Pakistani and Afghan media are reporting that Afghan Taliban leaders visited China for talks with Chinese officials late last year. Pakistan’s The News International, citing a report from the Afghan Islamic Press, reported that two Taliban representatives traveled to China in November. The purpose of the trip was to “share the Islamic Emirate’s stance with China,” according to a Taliban official. The delegation was reportedly led by Qari Din Muhammad, who is based at the Taliban office in Doha, Qatar (and has been involved in Afghan peace talks before).
The visit by Taliban members came on the heels of the 2014 Istanbul Process ministerial conference, held in China on October 31. That meeting coincided with Afghan President Ashraf Ghani’s inaugural visit to China, with Beijing pledging to provide Afghanistan 2 billion RMB ($327 million) in aid through 2017. Chinese President Xi Jinping promised to open “a new era of cooperation in China-Afghanistan relations” while Ghani indicated Kabul’s interest in working with China during the Afghan rebuilding process.
China-Afghanistan cooperation is determined largely by the stability of the security situation – and here the Afghan Taliban remains a major threat. Accordingly, in November 2014 China offered to mediate talks between the Afghan government and the Taliban, a plan that would greatly increase Beijing’s involvement in the political side of the Afghan rebuilding process (to date, China’s interest has been mostly economic). According to Reuters’ report, based on Chinese government documents, the proposed forum would bring together officials from the Afghan, Pakistani, and Chinese governments as well as Taliban leaders. Under the plan, China “would invite the Taliban to China if Afghanistan agreed to it,” one Afghan official told Reuters.
Around the same time, Ambassador Sun Yuxi, China’s special envoy to Afghanistan and Pakistan, told the BBC that China “would welcome the Taliban in any neutral venue such as in China. We will make negotiations happen but … the agenda must be proposed by President Ashraf Ghani.”
The reports emerging now from Afghan and Pakistani media suggest that China in fact hosted Taliban representatives last November, shortly after China’s proposal was first discussed at the Istanbul Process. It’s unclear to what extent Kabul was involved in these talks. Neither China nor the Afghan government has commented directly on the reports, but both sides have sent positive signals. According to Afghan Channel One TV, a spokesman for Afghanistan’s High Peace Council said, “We welcome such visits and praise them. We want to launch inter-Afghan talks.”
When asked about the reported Taliban delegation, Chinese Foreign Ministry spokesperson Hong Lei said that China “supports the ‘Afghan-led and Afghan-owned’ process toward peace and reconciliation and wishes to play a constructive role to that end.” Hong declined, however, to confirm that Taliban leaders had visited China.
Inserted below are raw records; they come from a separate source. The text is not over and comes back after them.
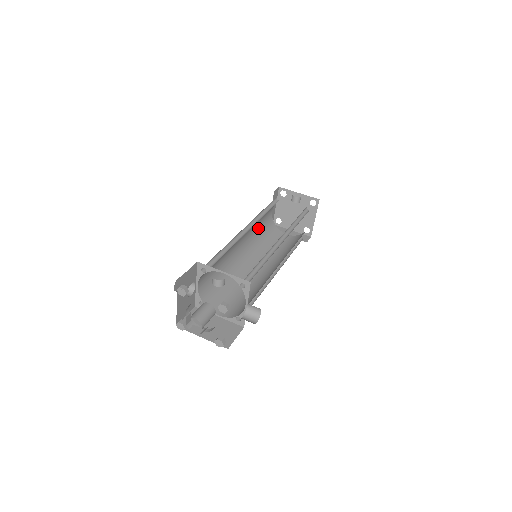
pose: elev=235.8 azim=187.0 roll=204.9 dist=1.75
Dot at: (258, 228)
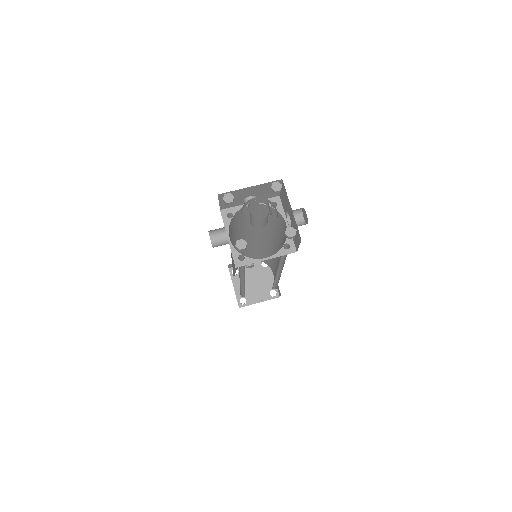
Dot at: occluded
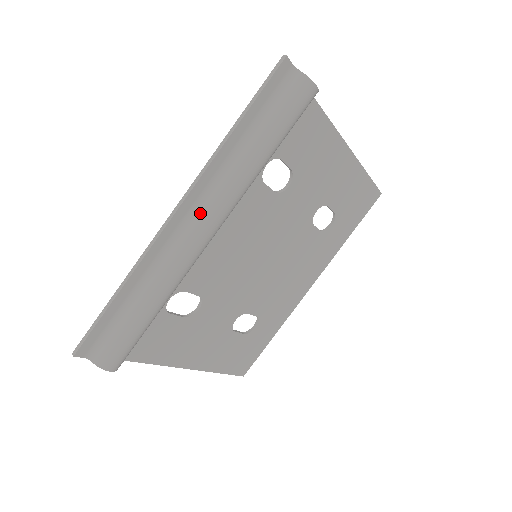
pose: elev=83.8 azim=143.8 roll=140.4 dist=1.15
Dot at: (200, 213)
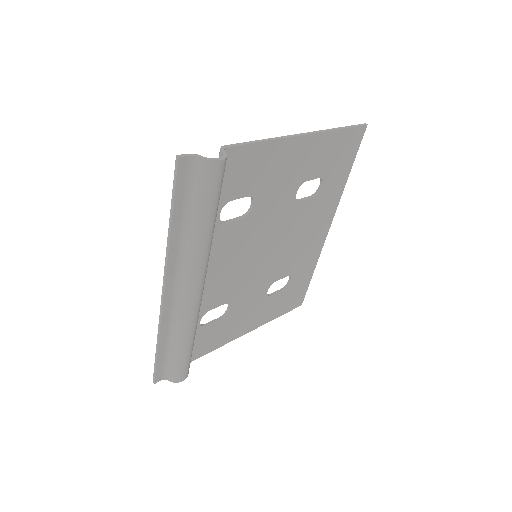
Dot at: (182, 284)
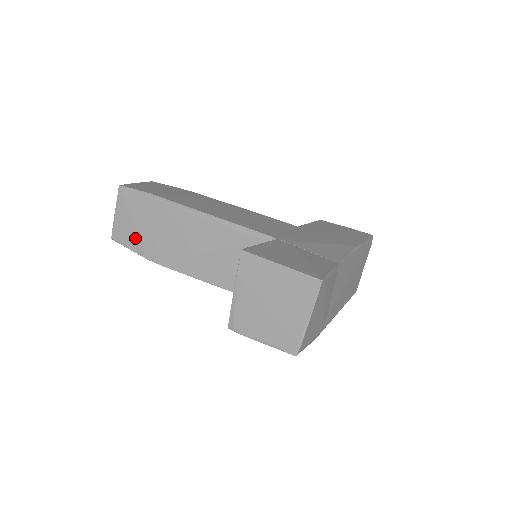
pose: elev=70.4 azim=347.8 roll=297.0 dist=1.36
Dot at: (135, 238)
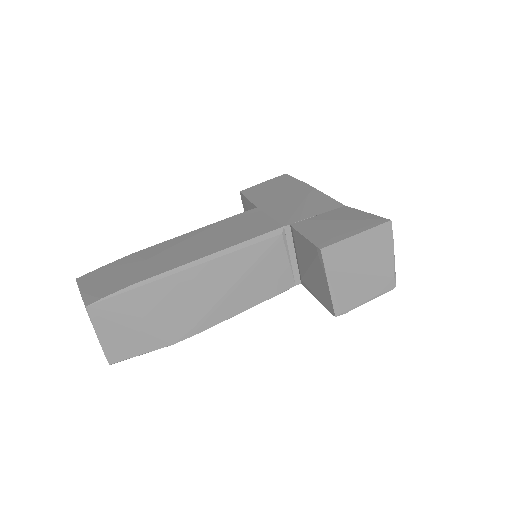
Dot at: (143, 339)
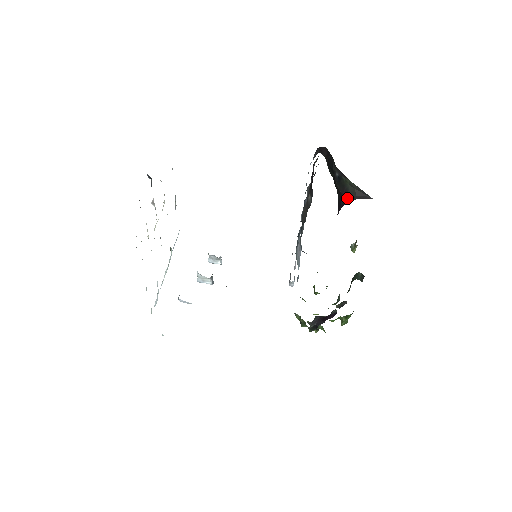
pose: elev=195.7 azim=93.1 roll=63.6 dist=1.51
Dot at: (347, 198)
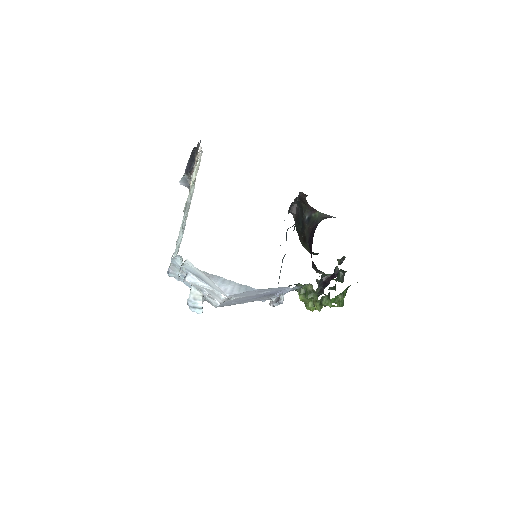
Dot at: occluded
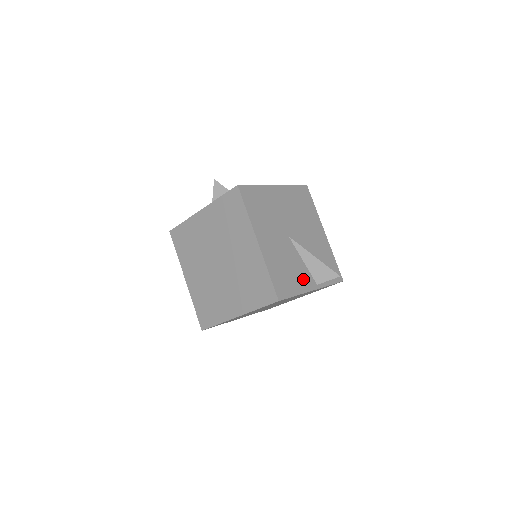
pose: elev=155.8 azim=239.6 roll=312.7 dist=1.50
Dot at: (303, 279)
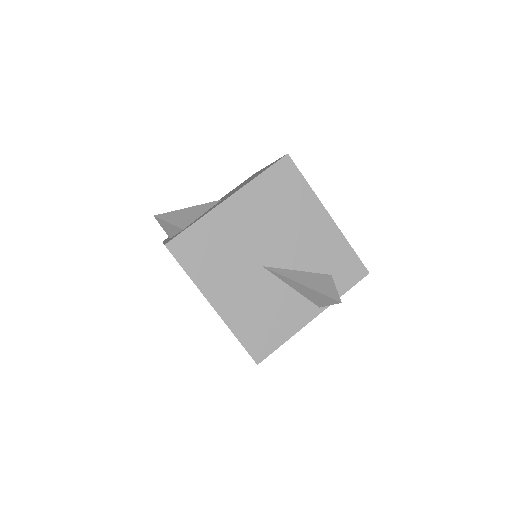
Dot at: (294, 313)
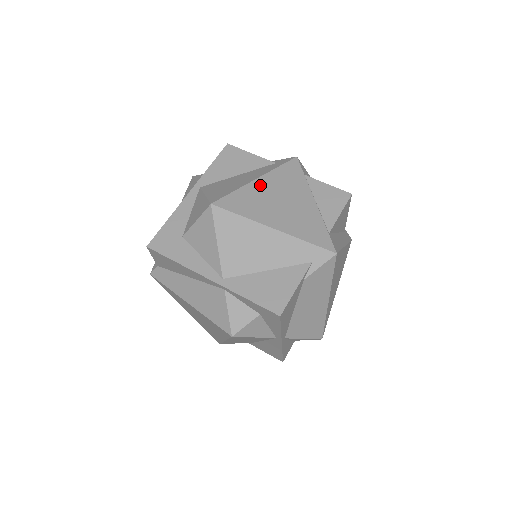
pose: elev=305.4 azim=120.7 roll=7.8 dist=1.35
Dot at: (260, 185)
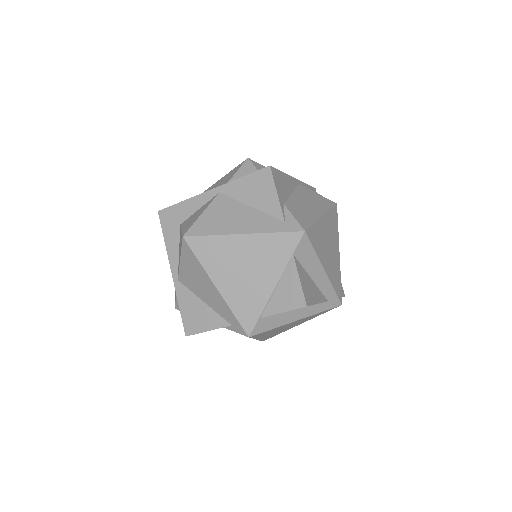
Dot at: (239, 242)
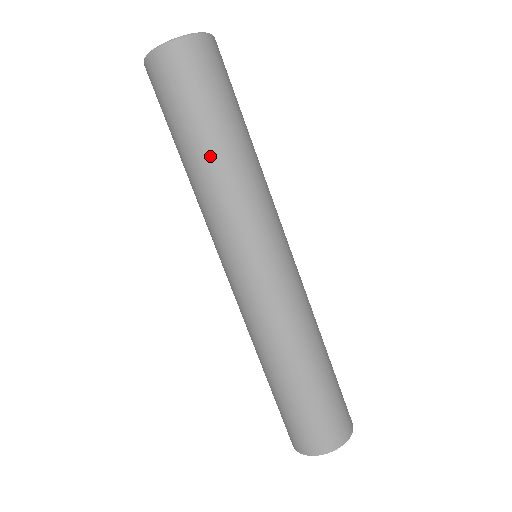
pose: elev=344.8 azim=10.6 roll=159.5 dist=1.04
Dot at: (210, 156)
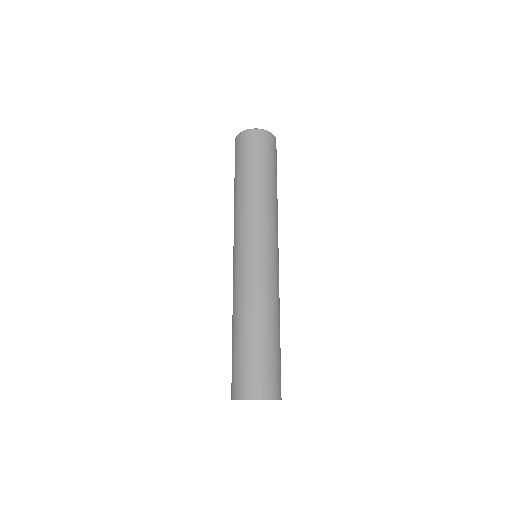
Dot at: (272, 187)
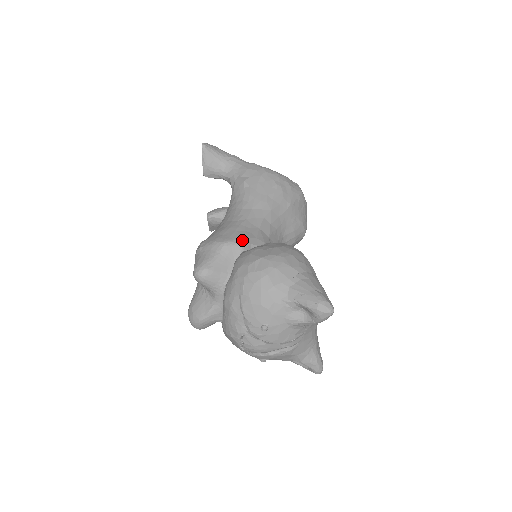
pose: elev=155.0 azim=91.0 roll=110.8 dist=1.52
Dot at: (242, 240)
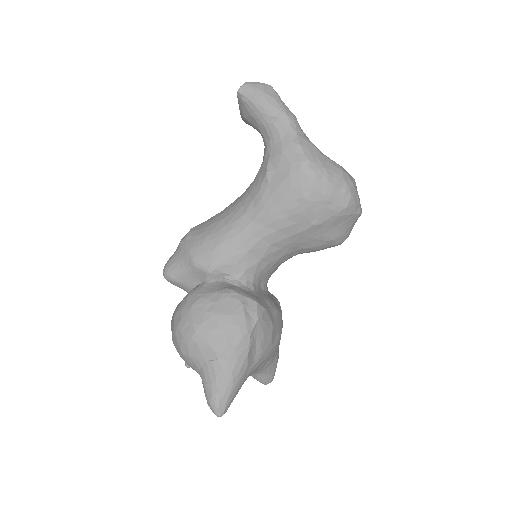
Dot at: (211, 267)
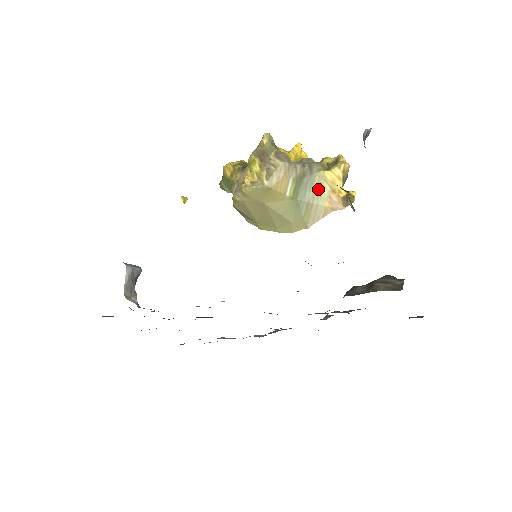
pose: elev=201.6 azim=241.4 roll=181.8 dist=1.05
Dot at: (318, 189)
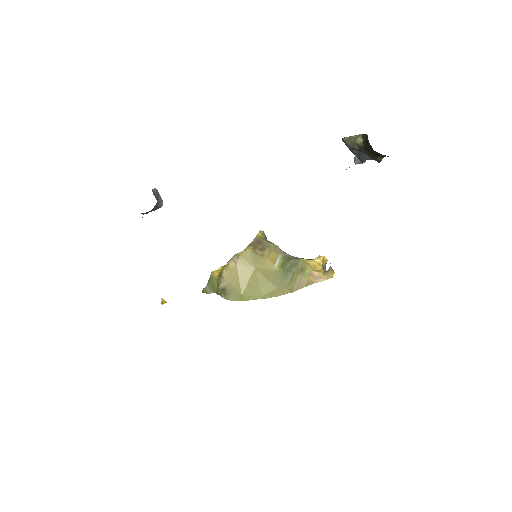
Dot at: (302, 268)
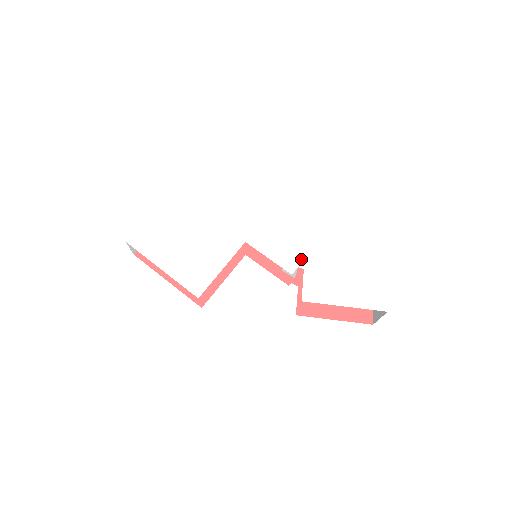
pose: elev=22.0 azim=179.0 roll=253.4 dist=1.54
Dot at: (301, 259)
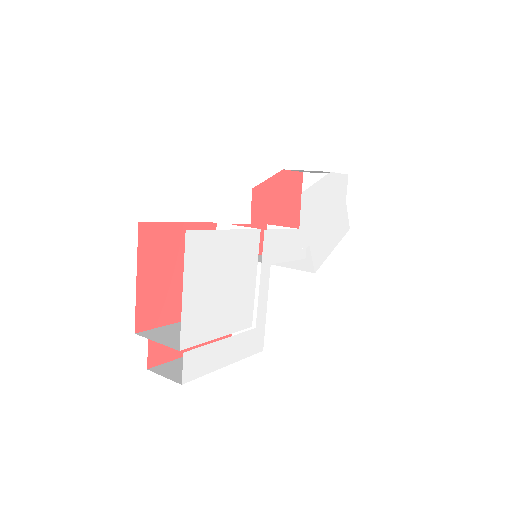
Dot at: (306, 238)
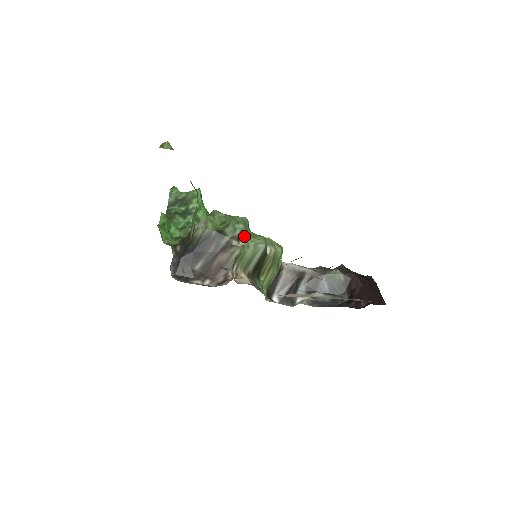
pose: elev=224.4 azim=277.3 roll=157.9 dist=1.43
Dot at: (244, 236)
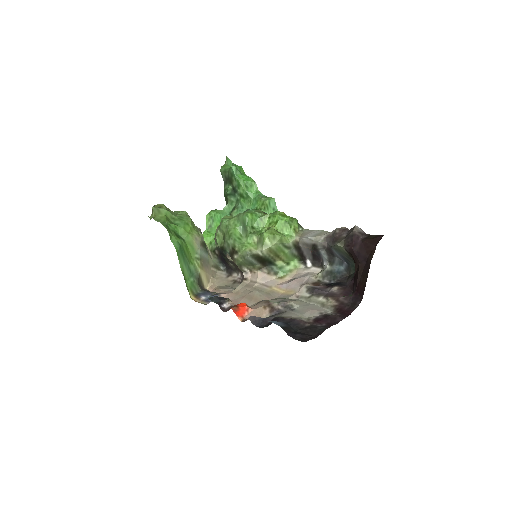
Dot at: (235, 250)
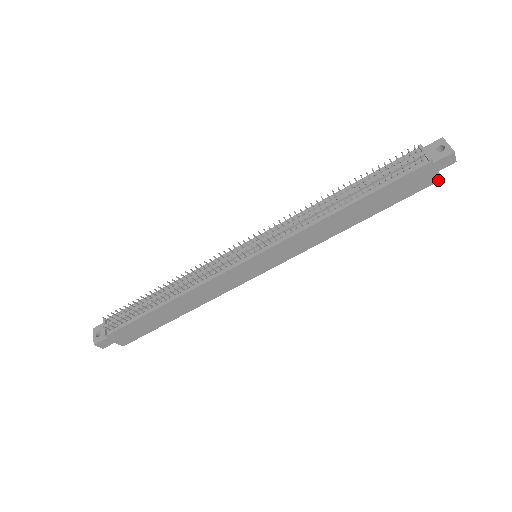
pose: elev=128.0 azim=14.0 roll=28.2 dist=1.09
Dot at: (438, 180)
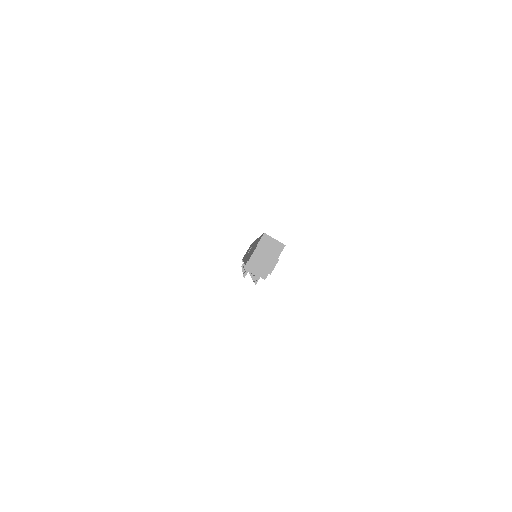
Dot at: occluded
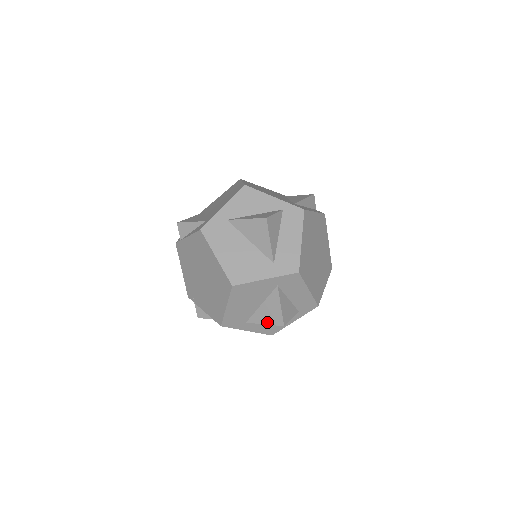
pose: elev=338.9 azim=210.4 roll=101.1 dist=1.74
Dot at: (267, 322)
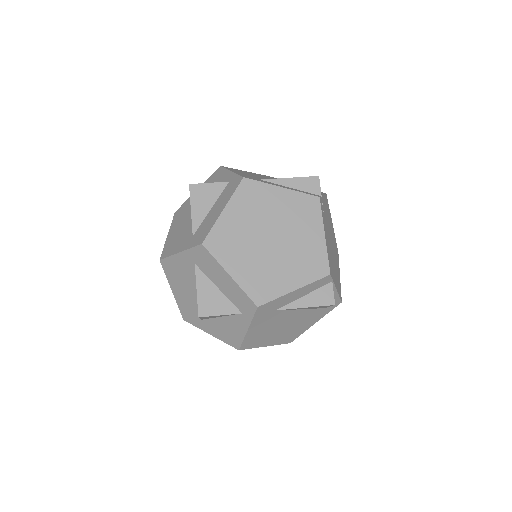
Dot at: occluded
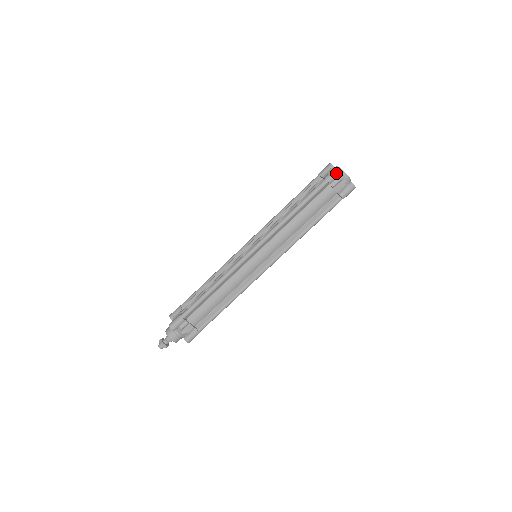
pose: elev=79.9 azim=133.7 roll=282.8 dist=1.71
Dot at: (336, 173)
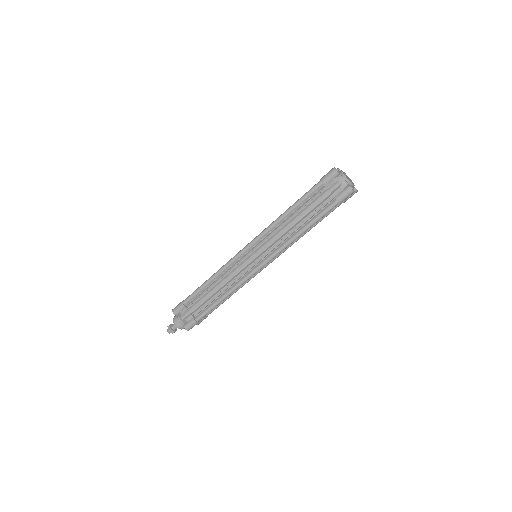
Dot at: occluded
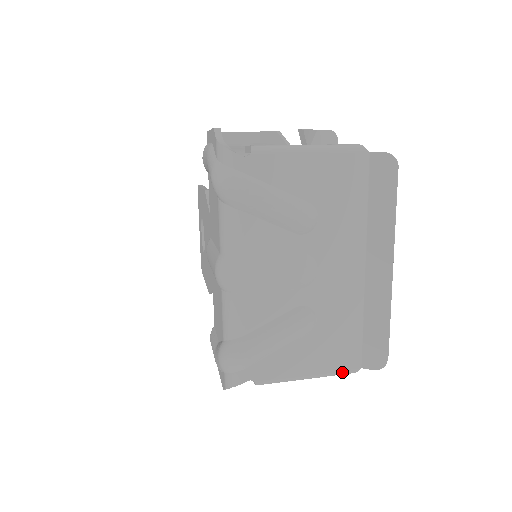
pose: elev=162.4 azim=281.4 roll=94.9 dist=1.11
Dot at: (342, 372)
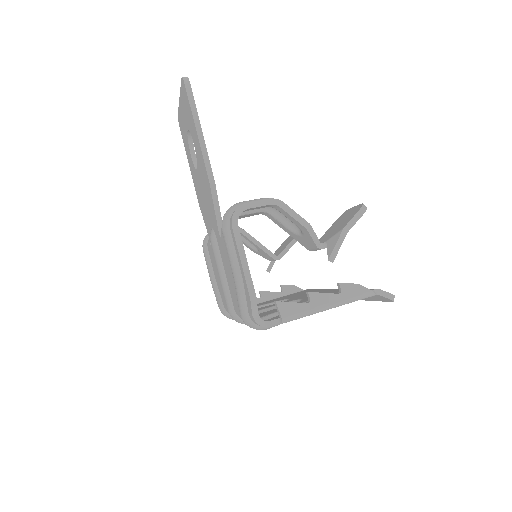
Dot at: occluded
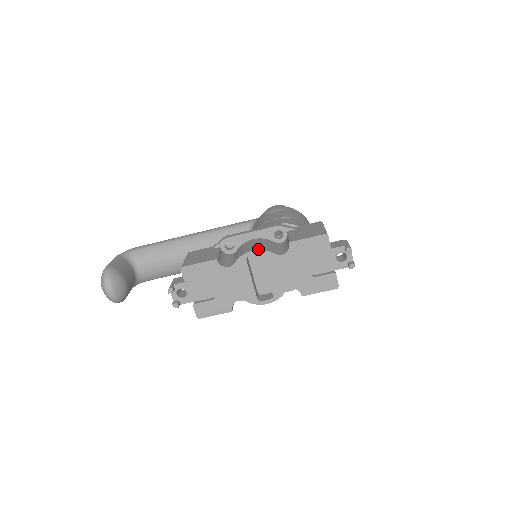
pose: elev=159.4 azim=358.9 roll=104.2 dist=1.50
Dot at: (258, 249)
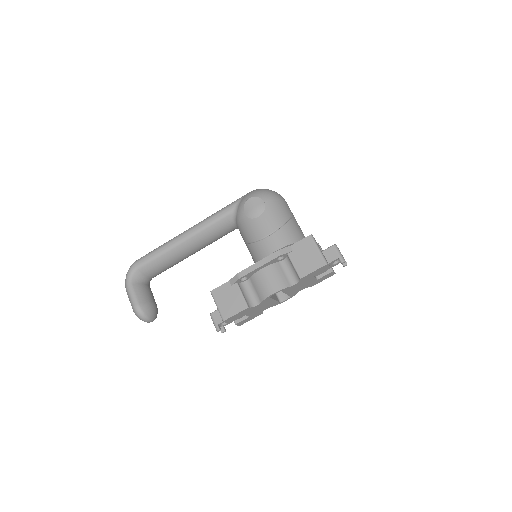
Dot at: (277, 290)
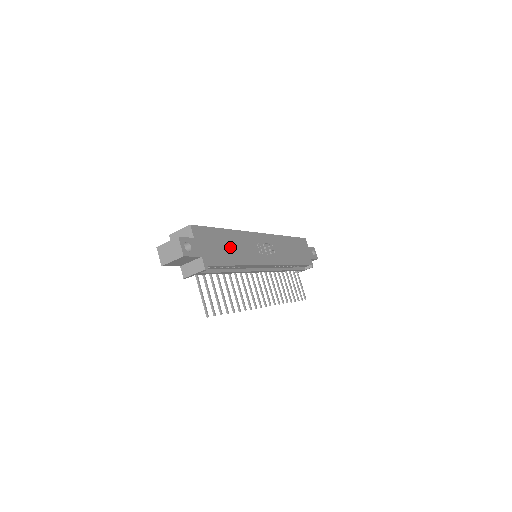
Insecurity in Afghanistan is a major concern for China, which fears terrorists and militants gaining a stronghold on its western border. China’s Xinjiang province faces its own security vulnerabilities, which would be exacerbated by a prolonged conflict between the Taliban and Kabul. That immediate security concern may be why China is taking the on the unaccustomed role of mediator in internal Afghan peace talks.
Similar U.S. efforts to broker peace between the Taliban and the Afghan government achieved little, and it’s entirely possible China’s own initiative will lead to nothing. That’s what makes the talks so surprising – Beijing is not given to taking high-profile foreign policy risks. The behind-the-scenes nature of the process so far, with no formal recognition of a two-month-old meeting, speaks to intentionally lowered expectations for the Afghan peace talks, at least so far. Beijing, Kabul, and even the Taliban themselves have little to gain from trumpeting negotiations before there’s any sign talks are making progress. But keep an eye on China and Afghanistan in 2015 – this could be the relationship (and the year) that determines Afghanistan’s future.